À la veille de nouvelles négociations nucléaires entre les États-Unis et l’Iran prévues à Oman, Benjamin Netanyahu agite une vieille menace. Le Premier ministre israélien a appelé à appliquer à la République islamique le « modèle libyen », une référence directe au démantèlement complet du programme nucléaire de Mouammar Kadhafi en 2003. Derrière cette proposition, c’est toute une lecture stratégique et polémique de la sécurité au Moyen-Orient qui refait surface.
Le précédent libyen : un avertissement autant qu’un modèle
Lorsque Kadhafi accepte de renoncer à son programme d’armes de destruction massive en échange d’une réintégration diplomatique, l’Occident applaudit. Mais huit ans plus tard, le régime libyen s’effondre sous les frappes de l’OTAN. Pour beaucoup d’analystes, cet épisode a vacciné des régimes comme celui de Téhéran contre toute idée de désarmement complet : livrer ses installations, c’est ouvrir la voie à sa propre chute. Le « modèle libyen » est ainsi devenu un repoussoir pour les États récalcitrants aux injonctions occidentales, bien plus qu’un scénario de désescalade.
Israël joue la ligne dure
En réactivant cette référence, Netanyahu ne cherche pas seulement à envoyer un signal à l’Iran, mais aussi à Washington. Alors que l’administration américaine s’apprête à retourner à la table des négociations, Israël affiche sa méfiance vis-à-vis d’un accord qui ne prévoirait pas un démantèlement total et irréversible du programme nucléaire iranien.

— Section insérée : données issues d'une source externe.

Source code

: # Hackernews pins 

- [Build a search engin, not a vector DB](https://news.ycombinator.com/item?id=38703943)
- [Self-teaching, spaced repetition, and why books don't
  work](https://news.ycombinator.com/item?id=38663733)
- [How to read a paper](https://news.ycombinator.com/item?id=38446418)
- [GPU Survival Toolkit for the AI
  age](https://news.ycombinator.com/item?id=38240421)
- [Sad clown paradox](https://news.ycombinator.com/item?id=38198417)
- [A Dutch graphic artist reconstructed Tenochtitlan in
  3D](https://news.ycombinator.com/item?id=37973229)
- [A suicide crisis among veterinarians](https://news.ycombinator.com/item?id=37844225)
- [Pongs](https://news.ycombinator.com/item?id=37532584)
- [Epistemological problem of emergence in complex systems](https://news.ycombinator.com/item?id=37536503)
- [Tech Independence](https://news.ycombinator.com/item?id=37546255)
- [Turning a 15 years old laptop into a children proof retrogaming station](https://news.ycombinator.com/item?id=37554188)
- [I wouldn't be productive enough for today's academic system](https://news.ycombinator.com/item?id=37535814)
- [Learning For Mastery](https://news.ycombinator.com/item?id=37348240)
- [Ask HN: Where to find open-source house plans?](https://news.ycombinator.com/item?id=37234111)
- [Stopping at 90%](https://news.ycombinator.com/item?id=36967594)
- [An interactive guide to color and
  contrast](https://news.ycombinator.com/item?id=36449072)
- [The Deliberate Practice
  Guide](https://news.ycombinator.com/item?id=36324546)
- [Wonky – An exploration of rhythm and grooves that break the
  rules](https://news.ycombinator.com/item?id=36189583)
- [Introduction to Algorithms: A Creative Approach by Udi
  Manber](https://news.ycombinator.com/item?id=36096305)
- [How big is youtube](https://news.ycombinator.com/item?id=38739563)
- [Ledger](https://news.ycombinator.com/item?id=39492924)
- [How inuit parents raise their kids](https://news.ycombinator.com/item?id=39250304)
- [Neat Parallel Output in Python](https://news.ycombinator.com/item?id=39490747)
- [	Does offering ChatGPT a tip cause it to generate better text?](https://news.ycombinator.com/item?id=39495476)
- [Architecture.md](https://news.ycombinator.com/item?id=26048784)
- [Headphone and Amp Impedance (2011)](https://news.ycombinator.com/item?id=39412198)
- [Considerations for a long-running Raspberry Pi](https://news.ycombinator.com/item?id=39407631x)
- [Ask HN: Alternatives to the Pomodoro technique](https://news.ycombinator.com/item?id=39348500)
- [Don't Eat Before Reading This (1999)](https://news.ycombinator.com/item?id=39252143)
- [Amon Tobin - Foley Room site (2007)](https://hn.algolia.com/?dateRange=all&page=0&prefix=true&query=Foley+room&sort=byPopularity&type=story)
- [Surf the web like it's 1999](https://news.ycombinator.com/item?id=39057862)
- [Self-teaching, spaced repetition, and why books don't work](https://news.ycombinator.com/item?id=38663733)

Derrière cette posture, il y a la conviction que toute concession à Téhéran serait exploitée pour renforcer ses capacités militaires et son influence régionale, notamment via ses proxies au Liban, en Syrie et au Yémen.
L’Iran, bien plus qu’un cas libyen
Mais l’Iran d’aujourd’hui n’est pas la Libye d’hier. Fort d’une industrie nucléaire bien plus avancée, d’alliances stratégiques avec la Russie et la Chine, et d’un appareil sécuritaire profondément enraciné, le régime iranien n’envisage pas de répéter le scénario de Tripoli. Exiger son désarmement complet reviendrait à torpiller les pourparlers avant même leur ouverture. À Oman, les discussions s’annoncent déjà tendues : d’un côté, l’Iran exige une levée des sanctions et des garanties ; de l’autre, les États-Unis, sous pression israélienne, devront éviter l’écueil d’un accord jugé trop permissif.
Une manœuvre à double tranchant
En agitant le spectre du « modèle libyen », Netanyahu joue une carte risquée. Car si cette posture de fermeté séduit une partie de l’opinion israélienne et des faucons américains, elle pourrait aussi pousser l’Iran à durcir sa position. À l’heure où le Moyen-Orient traverse une phase de grande instabilité de Gaza à la mer Rouge tout blocage diplomatique pourrait faire basculer la région dans une nouvelle spirale de confrontation.